The Zennist, Buddhism’s premier obnoxious, low-quality blog (chuckling) is not afraid to say that it gets Buddhism and Zen pretty much right most of the time. The rest of the blogs in the Buddhist blogasphere, unfortunately, get Buddhism and Zen pretty much wrong, consistently. There are perhaps two reasons for this.
The people that blog these Buddhist (high-quality?) blogs have not had authentic satoris or awakenings that are supposed to shine a light on the Buddha’s discourses so that one comes away saying to themselves, “Wow! So that is what the old buzzard means.”
Every major awakening I have had, not only made all the discourses of the Buddha much more simple to understand but, in addition, I gained the ability to see further implications. For example, there should be a discourse in which the Buddha teaches that anattâ (not self) is Mara the Evil One. It would end with abandon Mara’s material shape which is anattâ, abandon Mara’s feeling which is anattâ, abandon Mara’s perception which is anattâ, abandon Mara’s habitual tendencies which are anattâ, abandon Mara’s consciousness which is anattâ. Anyone who has seriously has read the Pali Nikayas knows that I am right. Mara and anattâ are essentially the same. This is why the Buddha taught the abandonment of anattâ, that is, abandon what is not the self.
Turning to Zen, it originally was called the Lanka School which was about pure Mind which is disclosed by the Lankavatara Sutra that was transmitted to Bodhidharma’s disciple, Huike, or so the story goes. To be sure, early Zen wasn’t a Buddhist sit on your arse school which some latter-day Zennists think it is.
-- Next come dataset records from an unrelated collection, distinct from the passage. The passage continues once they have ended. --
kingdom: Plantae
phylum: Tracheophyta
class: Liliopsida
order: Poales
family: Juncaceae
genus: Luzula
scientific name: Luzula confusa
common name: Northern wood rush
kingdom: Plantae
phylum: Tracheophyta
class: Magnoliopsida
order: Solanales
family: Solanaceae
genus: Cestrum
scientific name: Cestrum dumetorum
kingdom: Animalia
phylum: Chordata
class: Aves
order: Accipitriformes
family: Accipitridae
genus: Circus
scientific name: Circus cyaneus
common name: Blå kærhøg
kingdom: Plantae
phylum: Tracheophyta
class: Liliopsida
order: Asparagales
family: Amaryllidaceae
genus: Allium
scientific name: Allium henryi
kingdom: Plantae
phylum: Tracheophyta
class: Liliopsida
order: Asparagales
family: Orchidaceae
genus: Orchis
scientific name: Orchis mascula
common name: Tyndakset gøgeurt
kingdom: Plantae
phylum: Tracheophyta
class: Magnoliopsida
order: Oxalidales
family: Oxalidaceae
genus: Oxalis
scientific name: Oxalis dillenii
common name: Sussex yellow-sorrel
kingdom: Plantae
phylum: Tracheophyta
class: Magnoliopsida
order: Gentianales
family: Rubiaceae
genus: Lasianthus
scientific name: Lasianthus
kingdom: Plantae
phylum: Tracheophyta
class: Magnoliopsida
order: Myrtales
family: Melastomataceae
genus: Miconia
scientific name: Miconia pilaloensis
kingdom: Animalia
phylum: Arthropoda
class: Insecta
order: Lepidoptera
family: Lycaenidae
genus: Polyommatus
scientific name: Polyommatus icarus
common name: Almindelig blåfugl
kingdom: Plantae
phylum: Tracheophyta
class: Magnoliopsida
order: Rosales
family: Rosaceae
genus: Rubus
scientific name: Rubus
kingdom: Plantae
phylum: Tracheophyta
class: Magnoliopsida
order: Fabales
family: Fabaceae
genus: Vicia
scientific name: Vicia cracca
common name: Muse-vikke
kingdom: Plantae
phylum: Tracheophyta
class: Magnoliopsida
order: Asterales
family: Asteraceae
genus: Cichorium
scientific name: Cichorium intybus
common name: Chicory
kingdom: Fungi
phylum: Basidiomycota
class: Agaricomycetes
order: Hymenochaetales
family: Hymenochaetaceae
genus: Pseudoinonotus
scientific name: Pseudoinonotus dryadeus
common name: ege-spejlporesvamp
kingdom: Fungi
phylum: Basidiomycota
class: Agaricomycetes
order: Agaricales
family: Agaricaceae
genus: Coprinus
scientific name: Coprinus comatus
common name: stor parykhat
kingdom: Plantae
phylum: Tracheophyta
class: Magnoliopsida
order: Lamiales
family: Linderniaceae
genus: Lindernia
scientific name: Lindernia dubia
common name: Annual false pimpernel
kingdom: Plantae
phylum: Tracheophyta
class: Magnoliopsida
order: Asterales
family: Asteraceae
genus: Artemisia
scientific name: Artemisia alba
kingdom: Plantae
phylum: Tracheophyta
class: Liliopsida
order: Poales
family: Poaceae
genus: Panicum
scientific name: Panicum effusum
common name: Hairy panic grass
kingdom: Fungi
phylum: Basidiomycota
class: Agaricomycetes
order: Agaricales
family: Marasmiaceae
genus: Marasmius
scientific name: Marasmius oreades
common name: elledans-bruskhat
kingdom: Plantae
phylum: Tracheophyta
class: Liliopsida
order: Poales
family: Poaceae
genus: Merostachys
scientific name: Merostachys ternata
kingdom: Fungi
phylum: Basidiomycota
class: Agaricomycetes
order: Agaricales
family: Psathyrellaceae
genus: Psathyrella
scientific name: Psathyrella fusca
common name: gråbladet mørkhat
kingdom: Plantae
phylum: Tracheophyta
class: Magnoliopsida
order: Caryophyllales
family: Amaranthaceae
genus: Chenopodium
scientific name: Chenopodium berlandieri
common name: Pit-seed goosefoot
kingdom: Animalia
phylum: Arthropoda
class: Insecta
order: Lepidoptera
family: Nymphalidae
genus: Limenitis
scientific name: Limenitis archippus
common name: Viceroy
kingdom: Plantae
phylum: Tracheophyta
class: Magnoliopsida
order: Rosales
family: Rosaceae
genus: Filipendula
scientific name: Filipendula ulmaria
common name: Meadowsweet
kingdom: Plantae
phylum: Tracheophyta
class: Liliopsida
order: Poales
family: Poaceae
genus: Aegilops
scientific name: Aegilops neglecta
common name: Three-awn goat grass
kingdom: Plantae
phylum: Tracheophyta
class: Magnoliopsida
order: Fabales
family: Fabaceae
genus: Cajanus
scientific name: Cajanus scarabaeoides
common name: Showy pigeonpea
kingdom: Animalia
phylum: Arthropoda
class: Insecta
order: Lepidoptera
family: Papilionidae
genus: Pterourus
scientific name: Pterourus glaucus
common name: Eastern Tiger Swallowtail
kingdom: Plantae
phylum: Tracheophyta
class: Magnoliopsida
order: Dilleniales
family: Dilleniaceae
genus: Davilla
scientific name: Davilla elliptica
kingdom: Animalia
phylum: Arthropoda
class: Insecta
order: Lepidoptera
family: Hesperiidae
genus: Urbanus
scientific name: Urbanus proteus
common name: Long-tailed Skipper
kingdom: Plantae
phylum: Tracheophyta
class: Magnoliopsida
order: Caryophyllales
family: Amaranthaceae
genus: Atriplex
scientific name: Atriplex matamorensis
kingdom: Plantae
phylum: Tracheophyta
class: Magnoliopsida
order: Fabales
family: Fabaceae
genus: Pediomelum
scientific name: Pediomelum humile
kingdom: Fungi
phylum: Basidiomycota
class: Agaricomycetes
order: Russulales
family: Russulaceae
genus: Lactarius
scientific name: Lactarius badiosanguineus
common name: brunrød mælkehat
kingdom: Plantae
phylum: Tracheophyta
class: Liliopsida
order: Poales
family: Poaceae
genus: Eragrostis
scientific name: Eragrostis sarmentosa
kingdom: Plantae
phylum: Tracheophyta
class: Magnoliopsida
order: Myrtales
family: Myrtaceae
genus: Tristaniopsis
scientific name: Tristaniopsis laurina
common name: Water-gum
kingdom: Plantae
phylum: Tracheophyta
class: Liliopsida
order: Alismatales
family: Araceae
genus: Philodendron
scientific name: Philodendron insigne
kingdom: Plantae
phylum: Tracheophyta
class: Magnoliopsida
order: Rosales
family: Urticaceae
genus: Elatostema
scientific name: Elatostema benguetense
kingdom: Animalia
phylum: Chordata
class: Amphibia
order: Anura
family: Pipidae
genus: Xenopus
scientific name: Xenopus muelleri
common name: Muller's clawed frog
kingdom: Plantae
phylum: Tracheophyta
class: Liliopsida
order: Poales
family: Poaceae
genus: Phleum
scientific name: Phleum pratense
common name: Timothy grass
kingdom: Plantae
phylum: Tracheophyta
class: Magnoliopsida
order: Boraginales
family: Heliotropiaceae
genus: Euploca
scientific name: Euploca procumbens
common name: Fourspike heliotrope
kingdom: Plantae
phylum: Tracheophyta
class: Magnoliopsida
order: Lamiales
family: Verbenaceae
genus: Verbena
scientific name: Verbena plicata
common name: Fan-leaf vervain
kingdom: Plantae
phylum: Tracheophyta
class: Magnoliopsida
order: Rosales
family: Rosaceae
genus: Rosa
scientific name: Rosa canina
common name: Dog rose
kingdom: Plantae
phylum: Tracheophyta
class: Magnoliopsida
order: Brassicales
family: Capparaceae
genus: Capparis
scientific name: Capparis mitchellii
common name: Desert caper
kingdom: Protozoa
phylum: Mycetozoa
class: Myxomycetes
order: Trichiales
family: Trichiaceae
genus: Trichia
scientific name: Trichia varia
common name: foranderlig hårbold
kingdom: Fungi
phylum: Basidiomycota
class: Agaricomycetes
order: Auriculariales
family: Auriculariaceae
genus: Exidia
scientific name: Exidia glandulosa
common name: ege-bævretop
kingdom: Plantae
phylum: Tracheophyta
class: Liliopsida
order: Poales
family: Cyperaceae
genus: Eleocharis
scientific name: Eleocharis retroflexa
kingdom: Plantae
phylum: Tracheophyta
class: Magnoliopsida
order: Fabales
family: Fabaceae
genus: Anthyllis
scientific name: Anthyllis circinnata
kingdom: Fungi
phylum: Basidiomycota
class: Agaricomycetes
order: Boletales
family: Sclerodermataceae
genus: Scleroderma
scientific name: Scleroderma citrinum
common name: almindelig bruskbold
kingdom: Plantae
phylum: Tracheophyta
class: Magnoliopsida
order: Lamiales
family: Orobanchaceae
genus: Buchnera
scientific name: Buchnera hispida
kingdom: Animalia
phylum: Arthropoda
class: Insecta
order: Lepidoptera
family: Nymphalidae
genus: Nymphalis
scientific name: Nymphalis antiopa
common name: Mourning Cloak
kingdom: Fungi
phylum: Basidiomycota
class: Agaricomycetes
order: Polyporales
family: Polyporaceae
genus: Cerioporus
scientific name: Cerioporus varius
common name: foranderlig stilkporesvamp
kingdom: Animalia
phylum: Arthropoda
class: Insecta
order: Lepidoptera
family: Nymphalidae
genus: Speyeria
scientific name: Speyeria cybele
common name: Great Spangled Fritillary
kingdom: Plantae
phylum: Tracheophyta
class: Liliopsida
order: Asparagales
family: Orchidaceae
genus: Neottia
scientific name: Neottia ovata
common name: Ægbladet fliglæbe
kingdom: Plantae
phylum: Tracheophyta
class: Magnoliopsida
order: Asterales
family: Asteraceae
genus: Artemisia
As history teaches us, there were a great number of Zennists in the Sung who strongly denied that theirs was the ‘meditation’ school. The argued that it was all about Buddha Mind, and what was transmitted was this awakened Mind.
I can see no gain for Zen in the West if it continues to base itself primarily on sitting and some ridiculous lineage that transmits words and letters in the form of a transmission certificate. Neither sitting nor certificates are what Bodhidharma transmitted; nor did his disciples transmit such. Zen is, preeminently, about awakening to pure Mind (unborn Mind, Buddha Mind, etc.) which is immaculate and totally empty of defilements, something like water that is no longer a whirlpool which reveals the illusory nature of the whirlpool—all along there was only water.